__REQUIRED TASKS__.
• 1. Please decide whether each statement agrees with the page on the Prasthanatrayi Swaminarayan Bhashyam below. Answer yes or no for each, quoting the deciding words.
(a) The study was written by Sadhu Gyanananddas.
(b) The teachings compiled as the Vacanamrita date from the 19th century.
(c) Bhadreshdas composed his commentary roughly 200 years after those teachings.
• 2. In one to three sentences, explain how the page on the Prasthanatrayi Swaminarayan Bhashyam connects Bhadreshdas's commentary to the Vachanamrut.

__QUOTED PASSAGE__.
╭──

Prasthanatrayi Swaminarayan Bhashyam (Study)

by Sadhu Gyanananddas | 2021 | 123,778 words

This page relates ‘Introduction (Soteriology)’ of the study on the Prasthanatrayi Swaminarayan Bhashyam in Light of Swaminarayan Vachanamrut (Vacanamrita). His 18th-century teachings belong to Vedanta philosophy and were compiled as the Vacanamrita, revolving around the five ontological entities of Jiva, Ishvara, Maya, Aksharabrahman, and Parabrahman. Roughly 200 years later, Bhadreshdas composed a commentary (Bhasya) correlating the principles of Vachanamrut.

╰──

__PROVIDED DATA__.
╭──

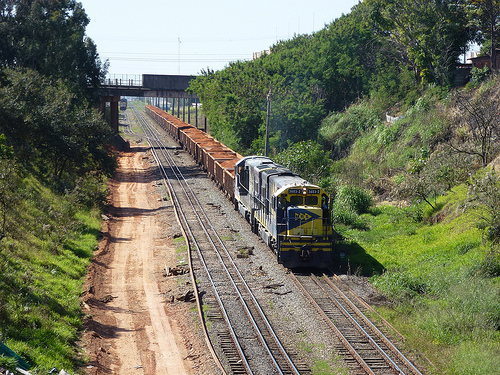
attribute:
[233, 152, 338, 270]
train — blue, driving, yellow, long, large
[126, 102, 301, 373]
track — metal, long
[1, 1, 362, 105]
sky — bright, sunny, clear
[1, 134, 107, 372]
grass — green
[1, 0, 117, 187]
trees — large, green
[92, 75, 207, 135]
bridge — big, large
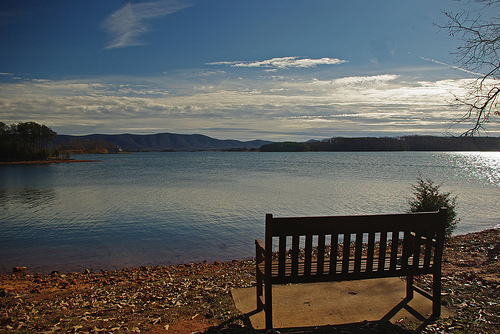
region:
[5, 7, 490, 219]
Peaceful view from the bench.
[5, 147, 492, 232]
Smooth water.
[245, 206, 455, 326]
Wooden bench on the shore.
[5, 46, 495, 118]
White clouds in the blue sky.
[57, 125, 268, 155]
Mountains in the background.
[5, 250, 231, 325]
Dead leaves falling on the ground.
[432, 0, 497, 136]
Leafless tree.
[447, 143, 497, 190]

╰──

__ANSWERS TO THE PROBLEMS__.
• 1.
(a) Yes: "by Sadhu Gyanananddas"
(b) No: "His 18th-century teachings"
(c) Yes: "Roughly 200 years later, Bhadreshdas composed a commentary (Bhasya)"

• 2. The teachings were compiled as the Vacanamrita, which revolves around five ontological entities: Jiva, Ishvara, Maya, Aksharabrahman, and Parabrahman. Roughly 200 years later, Bhadreshdas composed a commentary (Bhasya) that correlates the principles of the Vachanamrut. The study examines that commentary in light of the Vachanamrut.